With Guyana’s draft model petroleum agreements now in the public domain, it is clear that the government is seeking to encourage international oil companies (IOCs) to commit to development of commercial discoveries in a timely manner. The contract effectively sets a 7.5-year hourglass on development decisions, with multiple intervals for companies to give assurances. If a contractor does not decide to proceed to development when a commercial discovery is made, as guided by the agreements, they stand to lose their rights to the discovery area. 

For both deep and shallow water discoveries, contractors have within 30 days of rig release to serve a notice of discovery to the government. There is an eligibility to extend this deadline by 40 days, if more tests are needed. But once that notice is served, the contractor will have 105 days to tell the government whether it has a potential commercial interest in a discovery. If it doesn’t, the contractor will have to surrender the discovery area back to the government, along with any exploration rights. This stands in contrast to what has obtained in prior years. Companies have made discoveries without giving notice to the government of their interest/intent going forward and have kept the areas anyway. 

Under the new draft agreements, a contractor may elect to postpone the serving of this notice, but such postponement is at the government’s discretion.
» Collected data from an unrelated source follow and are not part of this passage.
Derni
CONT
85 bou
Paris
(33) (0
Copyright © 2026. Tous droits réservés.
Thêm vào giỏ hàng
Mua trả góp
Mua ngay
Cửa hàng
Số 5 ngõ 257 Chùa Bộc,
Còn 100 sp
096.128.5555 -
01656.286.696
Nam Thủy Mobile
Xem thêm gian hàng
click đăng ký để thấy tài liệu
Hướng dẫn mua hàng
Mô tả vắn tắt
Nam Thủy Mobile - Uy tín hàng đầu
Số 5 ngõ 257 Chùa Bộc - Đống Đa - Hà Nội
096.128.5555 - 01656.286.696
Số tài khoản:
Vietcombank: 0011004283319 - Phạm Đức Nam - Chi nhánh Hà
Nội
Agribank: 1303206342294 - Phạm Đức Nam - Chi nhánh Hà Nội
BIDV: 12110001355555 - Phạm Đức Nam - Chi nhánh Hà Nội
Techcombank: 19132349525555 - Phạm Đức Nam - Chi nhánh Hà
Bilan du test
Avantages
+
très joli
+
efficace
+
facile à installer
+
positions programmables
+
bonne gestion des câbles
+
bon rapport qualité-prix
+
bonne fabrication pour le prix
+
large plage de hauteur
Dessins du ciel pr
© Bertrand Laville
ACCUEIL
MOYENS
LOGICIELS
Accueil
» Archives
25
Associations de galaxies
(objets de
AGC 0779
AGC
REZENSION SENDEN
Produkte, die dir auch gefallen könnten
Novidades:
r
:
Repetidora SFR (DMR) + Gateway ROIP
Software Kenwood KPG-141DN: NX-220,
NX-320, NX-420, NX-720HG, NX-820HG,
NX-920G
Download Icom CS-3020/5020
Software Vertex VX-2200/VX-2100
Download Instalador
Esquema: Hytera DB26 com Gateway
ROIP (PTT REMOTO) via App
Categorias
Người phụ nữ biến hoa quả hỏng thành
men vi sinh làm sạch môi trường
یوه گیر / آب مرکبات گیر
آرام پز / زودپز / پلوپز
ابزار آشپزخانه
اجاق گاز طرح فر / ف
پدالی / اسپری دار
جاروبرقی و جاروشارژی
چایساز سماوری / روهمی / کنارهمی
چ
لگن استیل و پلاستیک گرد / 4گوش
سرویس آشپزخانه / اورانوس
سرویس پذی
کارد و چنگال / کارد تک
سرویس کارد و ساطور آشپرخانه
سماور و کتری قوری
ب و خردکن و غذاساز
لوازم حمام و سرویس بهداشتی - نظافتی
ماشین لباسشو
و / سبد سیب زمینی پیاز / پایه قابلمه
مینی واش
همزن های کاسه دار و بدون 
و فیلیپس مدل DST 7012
The company could make several arguments, including that it wants to drill another well to develop two jointly, or that the market may be more welcoming of the resource at a later date. The retention allowance, subject to an annual holding fee of US$2 million, is five years, split into an initial period of three years and a renewal period of two.

Whether a notice of potential commercial interest is served shortly after a commercial discovery, or in the retention period, it will kick off an appraisal programme that must be carried out within 30 months. Coming down to the end of the appraisal period, the contractor will have to furnish the government with a comprehensive evaluation report, a notice of commercial discovery, and and an application for a production license. 

The contracts therefore guide contractors toward a production development, with a negative decision at various intervals opening the area up for surrender to the State.

The draft contracts are expected to be followed by an amendment to Guyana’s Petroleum (Exploration & Production) Act. The current Act and contracts seek to guide companies toward development decisions as well, but enforcement is not as strict. 

Having had trouble with companies struggling to meet commitments and develop discoveries in the past, the government is taking a more ‘no nonsense’ approach. 

Vice President Dr. Bharrat Jagdeo has said that it is “none of our business” if a company “can’t raise the money” or is otherwise inhibited in developing a block.

If a company has no commercial interest in a find, or is dragging its feet, the government could now move swiftly to find some other company that may move with alacrity. 

The draft contracts are open for consultation, with March 28 set as the deadline for submission of comments. 

The ExxonMobil-operated Stabroek Block is on record as having one of the fastest deepwater developments in history, with the Liza Phase 1 project coming online in December 2019, less than five years after the discovery was made in 2015. The FPSO Liza Destiny was constructed and delivered ahead of time by Dutch floater specialist SBM Offshore, paving the way for Guyana’s entry as an oil producing nation.